No create a function named pickImage() which will be called when the user taps on camera button in navigation bar.In this method we allow the user to pick an image from their phone’s gallery and set it in UIImage.

 @objc
    func pickImage()
    {
        let picker = UIImagePickerController()
        picker.delegate = self
        picker.allowsEditing = true //Allow user to crop the image 
        
        present(picker, animated: true, completion: nil)   
    }

Now we can set the picked image to UIImage by using a delegate method so make sure you set the delegate to self in UIImagePickerController.

func imagePickerController(_ picker: UIImagePickerController, didFinishPickingMediaWithInfo info: [UIImagePickerController.InfoKey : Any]) {
        
        if let image = info[.editedImage] as? UIImage //get user picked image from info[] dictionary using .editedImage key
        {
            imageView.image = image// Set the image in UIImage view
            SaveImage(image: image)//Also save the image to Documents Directory of Sandbox 
        }
        
        dismiss(animated: true, completion: nil)//Dismiss the picker when user picks and image
        
        
        
    }

Now we are going to allow the user to write some text data into a text file and store it in Sandbox in a .txt file.
Create a method named SaveTextFile() and add the following code in it

  func SaveTextFile()
    {  //Get the path for Sandbox doucment Directory 
        var path = FileManager.default.urls(for: .documentDirectory, in: .userDomainMask).first!
        
        let filename = "notes.txt"//Filename for our text file
        
        path.appendPathComponent(filename)//Complete path along with file name
        
        print(path.absoluteString)//debug print
        
        do
        {     /*Here we seprate the array elements of String array 
              by \n character so that we can save each note in a new line
              inside the text file*/
            try self.notes.joined(separator: "\n").write(to: path, atomically: false, encoding: .utf8)
        }
        
        catch
        {
            print(error)
        }
    }

Create a method addNote() which will be called when user taps addnote button in navigation bar.

  @objc
    func addNote()
    {
      /*Here it diplays a pop up with a text field and we append the entered text to
      notes string array and save it to Documents Directory 
      by calling SaveTextFile() method*/
        let ac = UIAlertController(title: "Enter the note", message: nil, preferredStyle: .alert)
        
        ac.addTextField(configurationHandler: nil)
        
        ac.addAction(UIAlertAction(title: "Ok", style: .default, handler: { (action) in
           
            if let enteredText = ac.textFields?.first?.text
            {
                self.notes.append(enteredText)
                self.SaveTextFile()
            }
        }))
        
        ac.addAction(UIAlertAction(title: "Cancel", style: .cancel, handler: nil))
        
        present(ac, animated: true, completion: nil)
    }

Now run the app in simulator

Now if you open your Documents SandBox direcotry in terminal or GUI you can see our image and a text file there

We can also preview the text file using Vim or any text editor

Allowing user’s to access SandBox document’s

However we as a developer can access the data stored in App’s SandBox only in simulator but actual user do not use simulator and they use physical device cannot access it by using above method.So now we make some small changes such that we can allow the user to see their data stored in App’s Sandbox Documents Directory using iOS/iPadOS file manager app !

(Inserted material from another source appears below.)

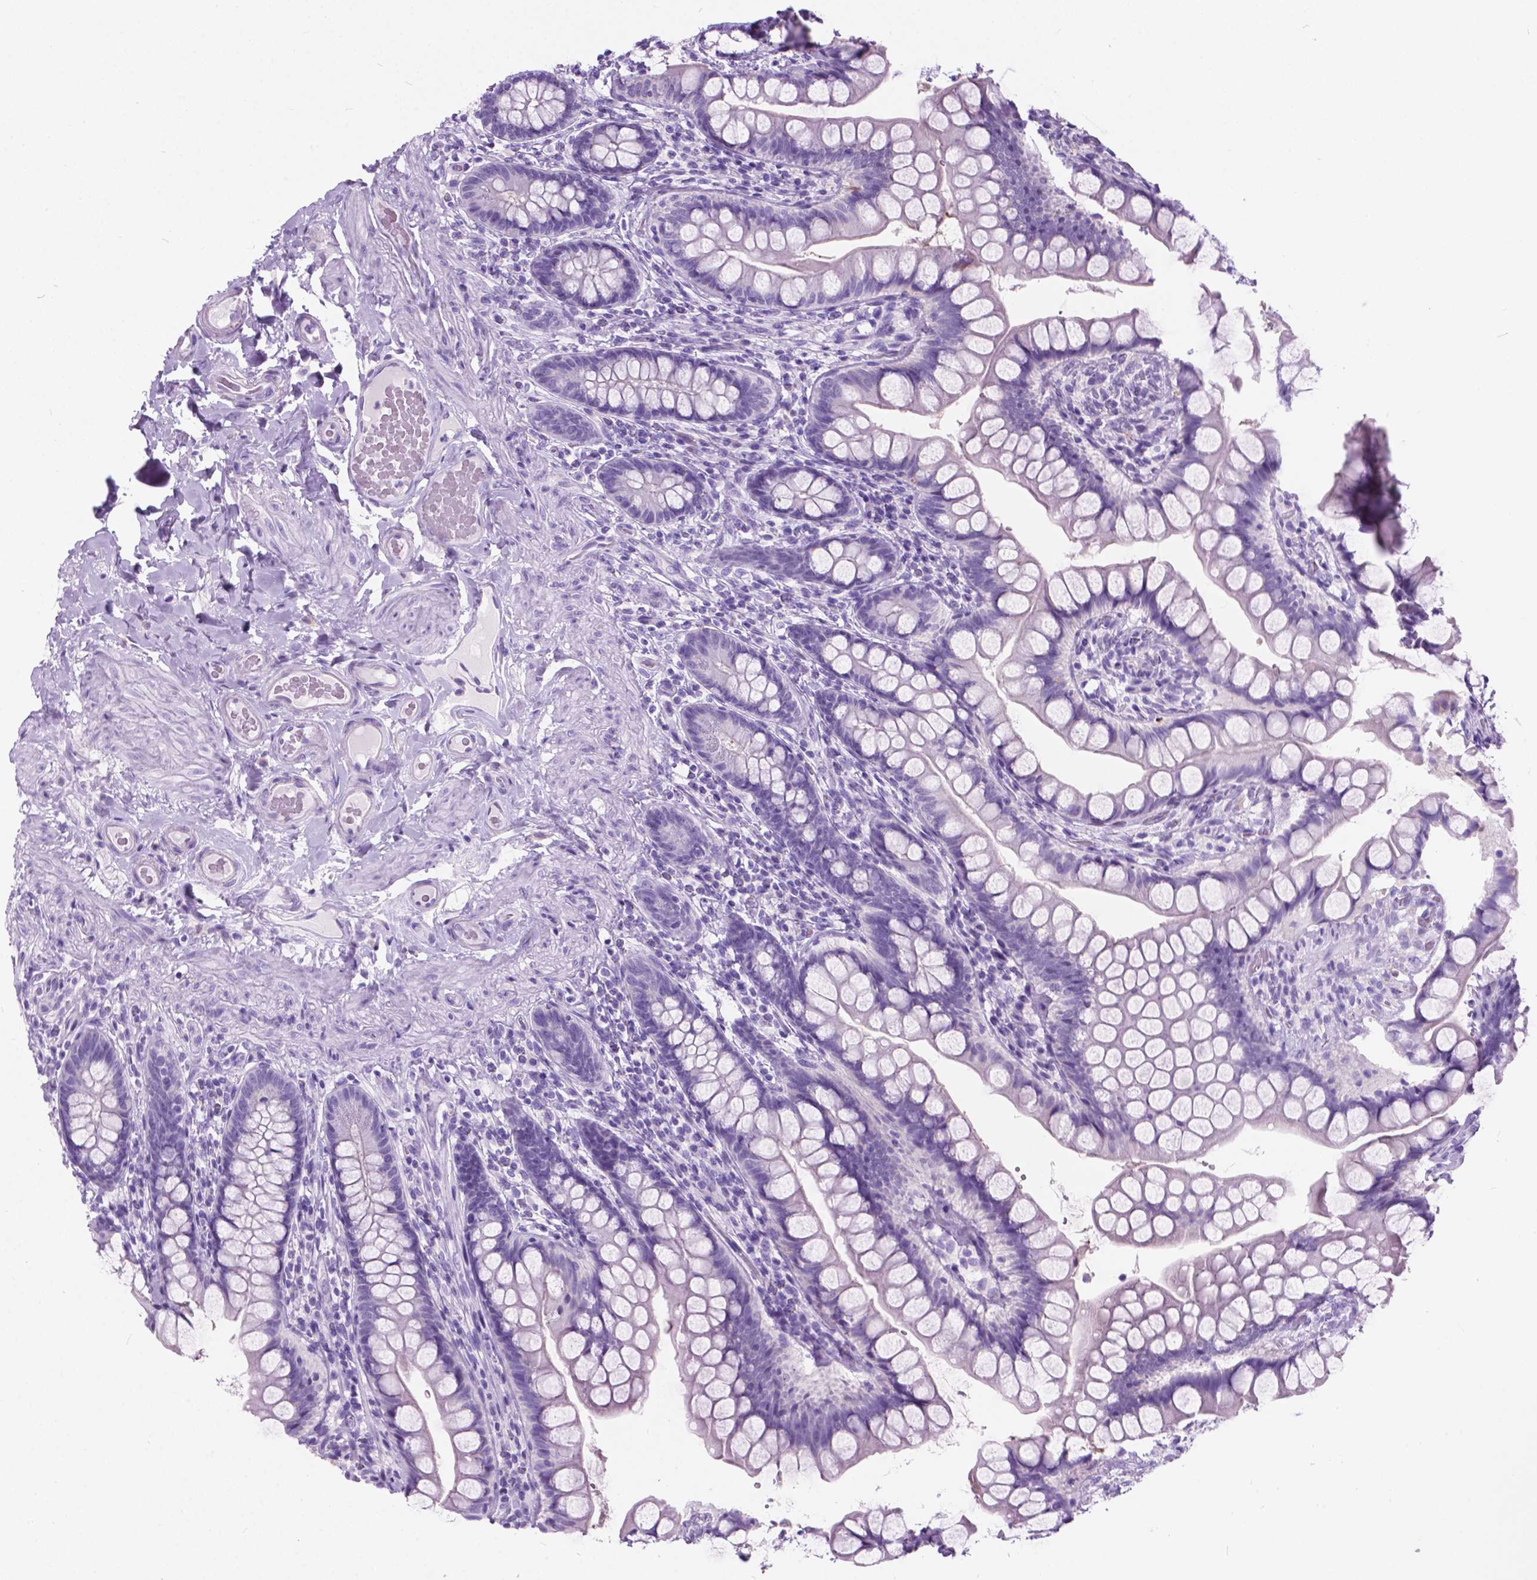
{"staining": {"intensity": "negative", "quantity": "none", "location": "none"}, "tissue": "small intestine", "cell_type": "Glandular cells", "image_type": "normal", "snomed": [{"axis": "morphology", "description": "Normal tissue, NOS"}, {"axis": "topography", "description": "Small intestine"}], "caption": "The image exhibits no significant positivity in glandular cells of small intestine.", "gene": "ARMS2", "patient": {"sex": "male", "age": 70}}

Open info.plist and add this following keys and set the boolean values as yes

Application supports iTunes file sharing : This property allow the user to access the notes.tx file and their image files in Sandbox Documents Directory through their Mac when they connect their iPhone/iPad to their mac.

Supports opening documents in place : This property will allow the user to access the notes.txt and image file directly by using their iPad/iPhone default file manager app without need for connecting it with a Mac.

Now If you run this app either in Simulator or Physical device open the default file manager app you can see our files stored in SandBox can be accesed directly through Files app.